In the days following the February 1st sit-in, William Penn High School students, Mary Lou Blakeney (née Andrews) and Andrew Dennis McBride, along with High Point Central High School students, Miriam Lynn Fountain and Brenda Saunders Hampden (née Fountain), began to plan a sit-in at their local Woolworth's in High Point, North Carolina. William Penn High School was, at that time, High Point's all-black high school. A majority of the students who participated in the sit-in were William Penn students. High Point Central High, on the other hand, was an all-white high school that only recently became desegregated. Miriam and Brenda were its first black students.

== Organization ==
After initial discussions, the student organizers enlisted the help of civil rights activist, Reverend Benjamin Elton Cox, and retired school teacher, Miriam Fountain, Miriam Lynn and Brenda Jean's mother. Though Reverend Cox expressed concerns regarding their age, he agreed to train the students on nonviolent resistance at his Church. Eventually, the group grew to 26 students, and the decision was made to stage the sit-in on February 11 after school. When asked about her thoughts on being the first high school to organize a sit-in, organizer, Mary Lou Blakeney replied "we didn't think about all that. All we knew was that we were close to people doing the same thing"

== The Sit-ins ==
The students, led by Reverend Cox and his friend, Reverend Fred Shuttlesworth, left school at 4:00 PM and began to walk towards the Woolworth's on S. Main Street. On their way, they stopped at the local YMCA to pray. They then entered into the Woolworth's and walked around the store as if shopping and awaited a signal from Cox. At 4:29 PM, they received the signal and sat down at the lunch counter. Protesters were told that they would not be served, after which they continued to read and study at the counter. At 4:50, the Woolworth's manager closed the store early and the students left.
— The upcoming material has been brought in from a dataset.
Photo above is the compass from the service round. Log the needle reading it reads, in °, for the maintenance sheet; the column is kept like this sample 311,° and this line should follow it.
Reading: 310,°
Students returned to the Woolworth's counter for several days. By the fourth day of the protest, other black community members had joined the protesters to walk to the store, but stayed outside to observe during the sit-in. Once students exited the store, a group of white people began to throw snowballs packed with shards of glass and coal at the students and black community members. While students remained nonviolent, the new protesters began to throw the snowballs back. Police eventually broke up the fight. Later that evening, a riot broke out in the area, which the High Point Enterprise denounced in an editorial the next morning.
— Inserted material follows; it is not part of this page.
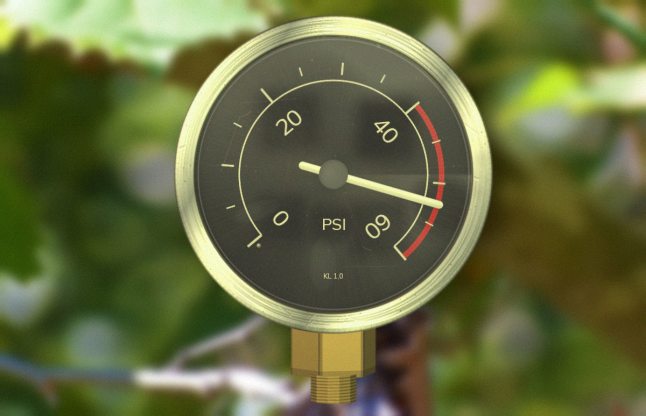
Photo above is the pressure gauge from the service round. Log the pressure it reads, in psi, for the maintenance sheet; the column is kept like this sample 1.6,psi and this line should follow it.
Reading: 52.5,psi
In the wake of the riot, the mayor, Jesse Washburn, asked the students to stop their demonstration and formed an interracial Human Relations Committee to address concerns. Students agreed to stop their demonstration provided that lunch counters remained closed until the Human Relations Committee had concluded negotiations. On March 30, 1960, the Committee recommended a two-month trial period for integrated lunch counters; however, the committee had no power of enforcement.

== Legacy ==
While protests at the High Point Woolworth's ended in February 1960, the student organizers continued to work towards integration around the city. The sit-in movement expanded across the United States until the Civil Rights Act of 1964 mandated desegregation in public accommodations. In order to promote integration in public schools, the High Point school board voted in 1966 to close William Penn High School in 1968, at which point the county would "move to a completely integrated two-high school system." The school was eventually reopened in 2003 as an arts magnet school, Penn-Griffin School for the Arts.
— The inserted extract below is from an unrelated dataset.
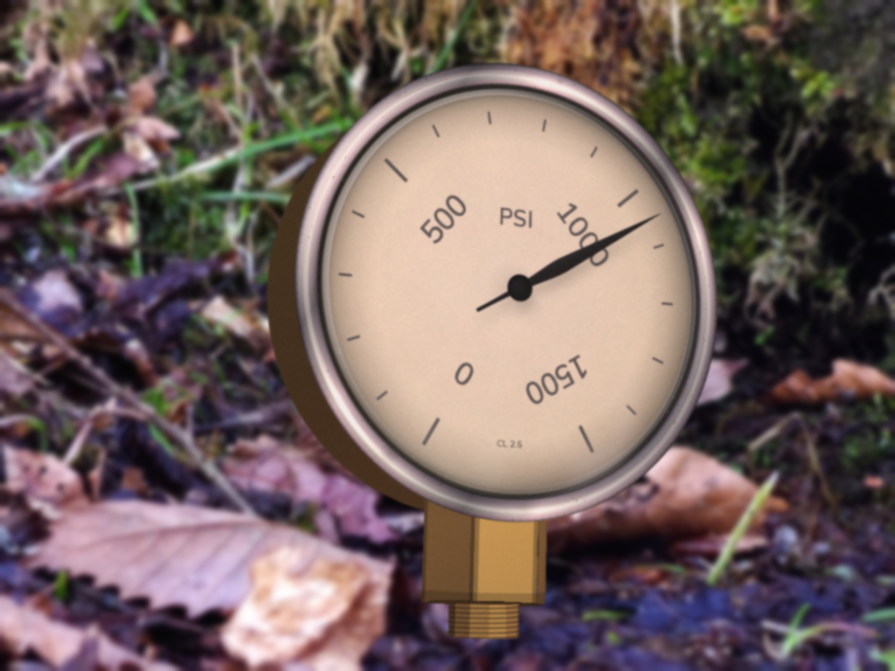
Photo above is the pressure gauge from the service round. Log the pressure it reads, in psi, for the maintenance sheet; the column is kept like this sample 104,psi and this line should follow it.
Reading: 1050,psi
In 2004, Mary Lou Blakeney founded the February 11th Association, which hosts an annual ceremony at the site of the old Woolworth's store. In 2008 a historical marker was erected at the site and, in 2009, a marble and bronze memorial was added. The Association's first banquet was held in March 2011 at the re-opened Penn-Griffin School for the Arts. The school organized its first "Freedom Week" the following year, during which students re-enacted the march to the location of the February 11th Monument and hosted a performance at the school.

The school has continued to commemorate the sit-in annually and, in 2024, it renamed its lobby the "February 11th Lobby."